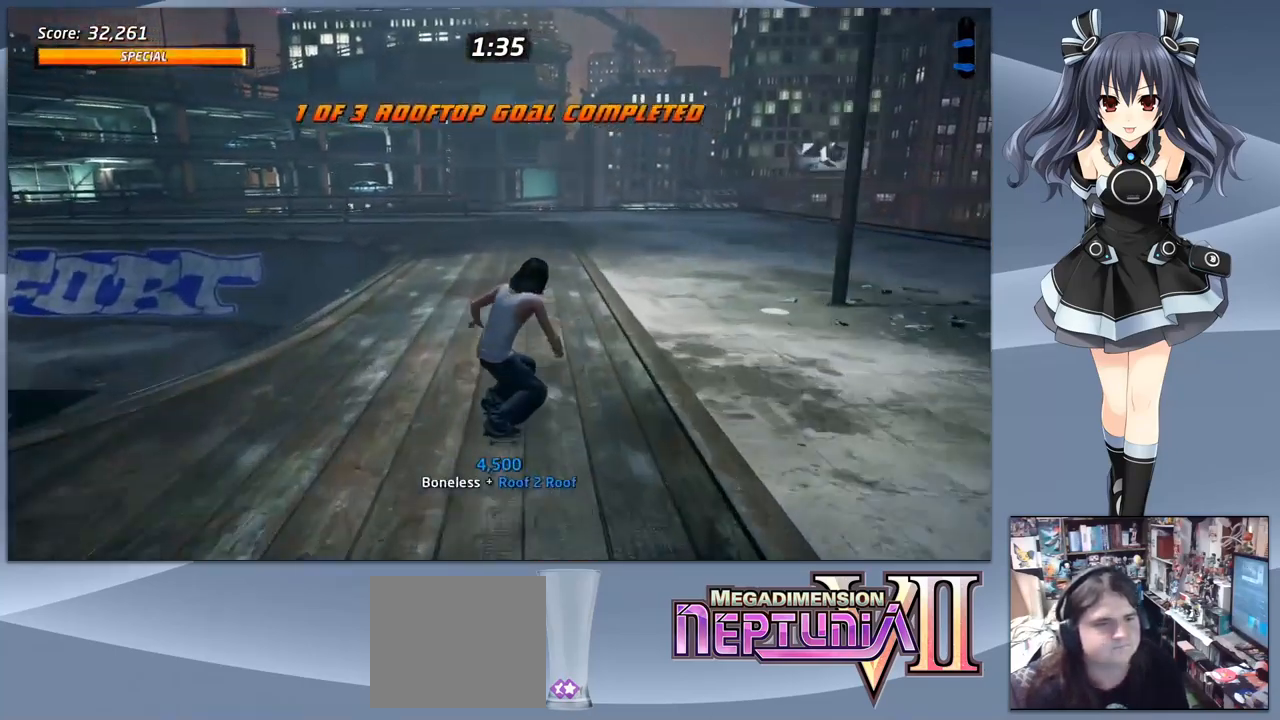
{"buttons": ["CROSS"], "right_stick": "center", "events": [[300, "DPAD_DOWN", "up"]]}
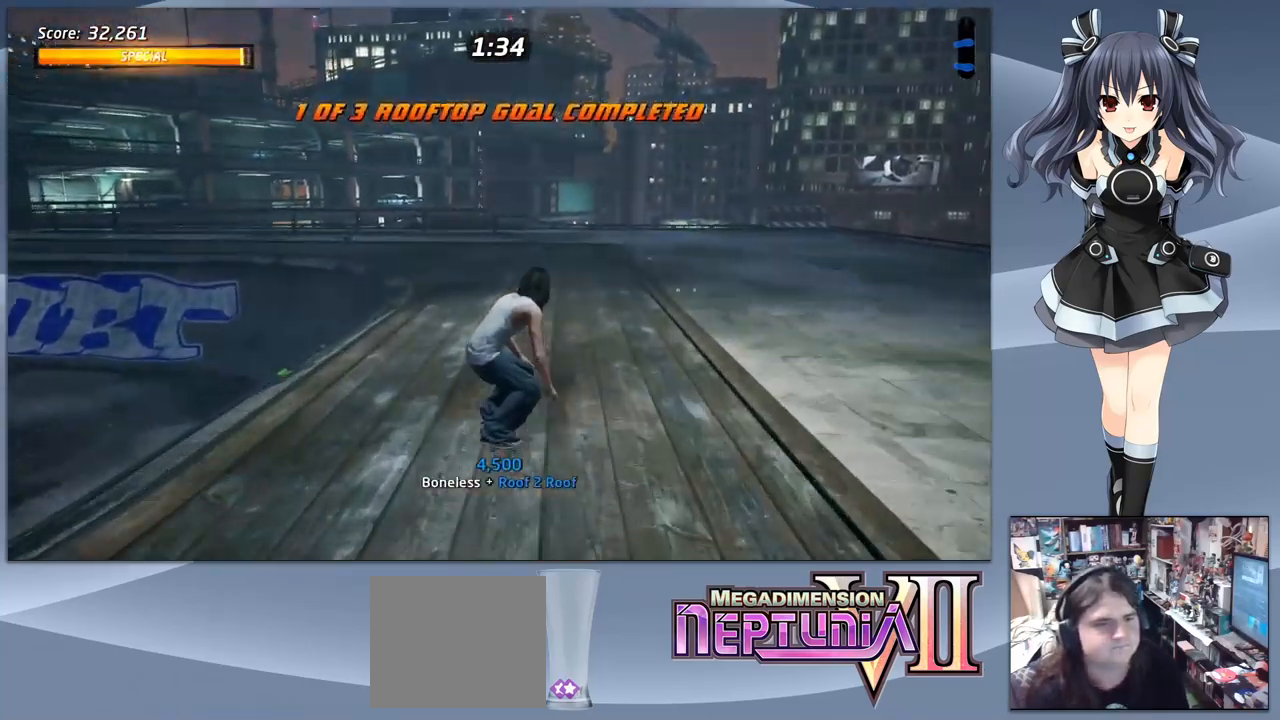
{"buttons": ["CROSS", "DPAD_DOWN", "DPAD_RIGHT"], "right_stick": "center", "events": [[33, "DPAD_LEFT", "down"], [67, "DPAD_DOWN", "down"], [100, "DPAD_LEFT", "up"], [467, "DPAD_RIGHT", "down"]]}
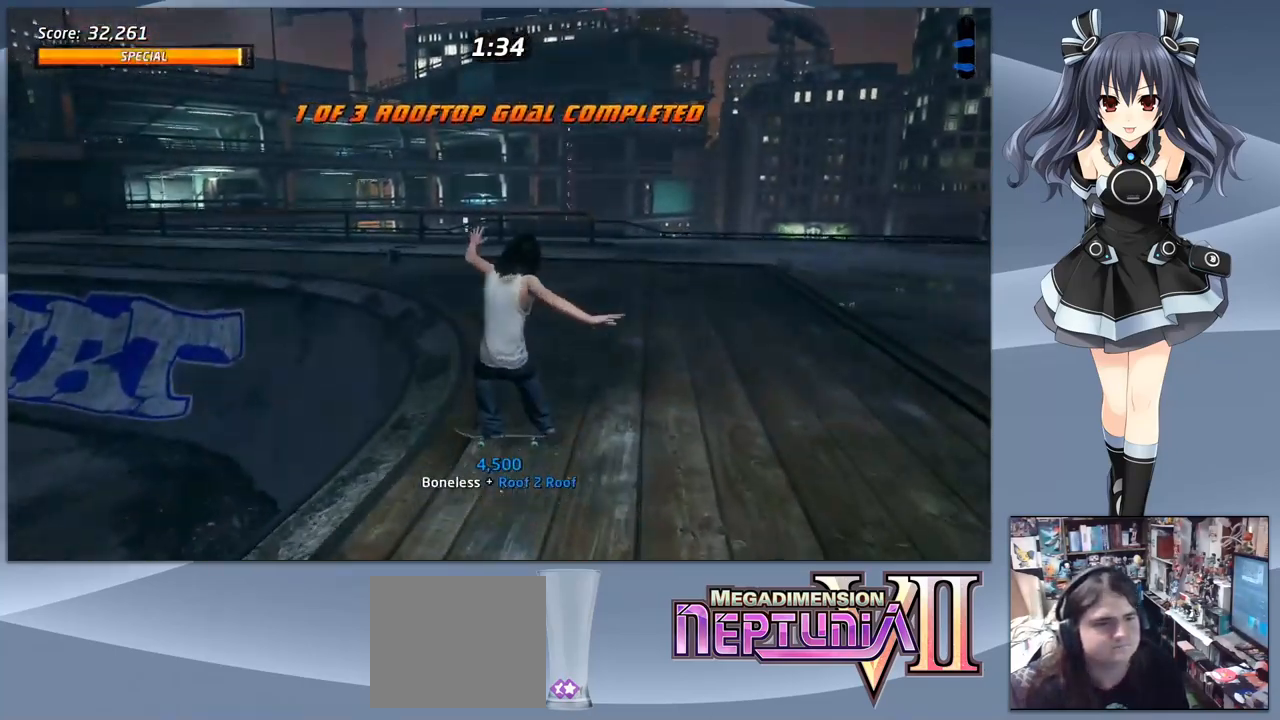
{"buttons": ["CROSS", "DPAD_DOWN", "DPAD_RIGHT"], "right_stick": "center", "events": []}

Problem to work on:
Omit the pictures, and quote the material above exactly as given.

Task solution:
{"buttons": ["CROSS"], "right_stick": "center", "events": [[300, "DPAD_DOWN", "up"]]}
{"buttons": ["CROSS", "DPAD_DOWN", "DPAD_RIGHT"], "right_stick": "center", "events": [[33, "DPAD_LEFT", "down"], [67, "DPAD_DOWN", "down"], [100, "DPAD_LEFT", "up"], [467, "DPAD_RIGHT", "down"]]}
{"buttons": ["CROSS", "DPAD_DOWN", "DPAD_RIGHT"], "right_stick": "center", "events": []}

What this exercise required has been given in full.